Methods

Data Extraction

The initial LIS data extraction generated a dataset containing information relating to all pathology tests conducted on specimens received by the pathology service departments in the period January 2008 and September 2011. Our analyses were conducted only on pathology tests that were ordered by the six study hospitals. The analysis was focused by further limiting the dataset to pathology tests conducted on specimens received during August and September for each year: 2008, 2009, 2010, and 2011. This reduced dataset contained information relating to 3,227,101 pathology tests. Within the dataset, 429,068 (13.3%) records were found to be duplicate entries (where the values in every field were identical). Once duplicate records were removed, the dataset contained information for 2,798,033 tests. A further 30,359 records were removed because they related to laboratory workflow rather than identifying an actual test order. This left 2,767,674 pathology test records associated with 130,060 patient records (who may have had multiple admissions in hospital). This dataset formed the basis for the subsequent analysis of test volume and turnaround times. Another adjustment was made to these data to account for a small proportion of tests whose turnaround time was recorded with a value less than zero minutes (for data entry time, 10,474 such records were found; for Total Laboratory TAT, 890 such records were found). These records were flagged and did not contribute to analyses of TATs, but were included in other analyses.

In order to assess the volume of test ordering per patient encounter (from patient admission to the hospital until their discharge) it was necessary to extract patient encounter data from the Patient Administration System (PAS) and Emergency Department Information System (EDIS) of the hospitals. These patient encounter data covered the period between 1 August and 30 September of 2008, 2009, 2010, and 2011. A number of steps were taken to ensure the integrity and consistency of these patient encounter datasets before they were linked to the test order dataset. The final linkage occurred between records for 147,280 patient admissions (extracted from the PAS), and records for 176,015 ED presentations (extracted from the EDIS), with the records for 2,767,674 pathology test orders (extracted from the LIS).

Data Linkage

All data integrity and validity checks, and linkage were performed in IBM SPSS Statistics 20.0.0. The datasets extracted from the PAS and EDIS were comma-separated values (CSV) format; the in-built SPSS data opening functions were used to import the data.

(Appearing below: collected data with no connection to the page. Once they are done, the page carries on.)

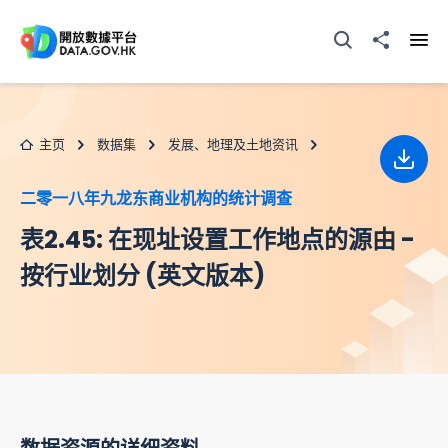
跳至主要内容
打开搜寻器
分享至
打开
主页
数据集
发展、地理及土地资讯
下载
二零一八年九龙东商业机构的统计调查
表2.45: 在现址设置工作地点的源由 -
按行业划分 (英文版本)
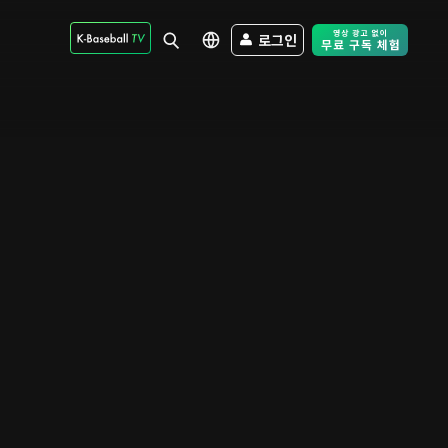
로그인
Free Trial - Sk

The patient admission dataset from the PAS and the ED presentation dataset from the EDIS were merged with the Test Order dataset from the LIS and the entire merged dataset was sorted by patient, patient admission dates and times, and specimen collection dates and times. Test orders where the specimen was collected after the patient admission and before the patient discharge, for matching patients, could be confidently attributed to those patient encounters. Data linkage between the three datasets allowed a single test order to be linked with either the PAS or EDIS dataset, or both datasets simultaneously. The SPSS “LAG” function was used to compare the patient, patient admission dates/times, and specimen collection dates/times of the sorted merged datasets and to associate, where valid and appropriate data were found, patient admission, discharge, and demographic information with the relevant test order data. In cases where specimen collection for a test order occurred either before patient admission, after patient discharge, or where no patient encounter data could be found, no linkage was performed. Therefore, these test orders were excluded from all analyses where linked data were necessary (e.g., comparisons of test rates per patient admission and DRG casemix). Once the linkable patient presentation and admission data from the EDIS and PAS datasets were merged, the merged dataset was cleaned to remove orphan patient admission information (presentations and admissions for which no associated pathology tests were found).

Data Analysis

Data analyses were conducted using IBM SPSS Statistics 20.0.0 and Microsoft Excel 2007. A number of different statistical tests were used for tests of significance. These depended on the nature of the data being analysed, and the research question being addressed. At various points of this report, analyses used independent-sample t-tests, chi-square (χ2) tests of independence, Mann-Whitney U tests, and Wilcoxon signed-rank tests. In all cases, the alpha-value for significance was set at p < .05.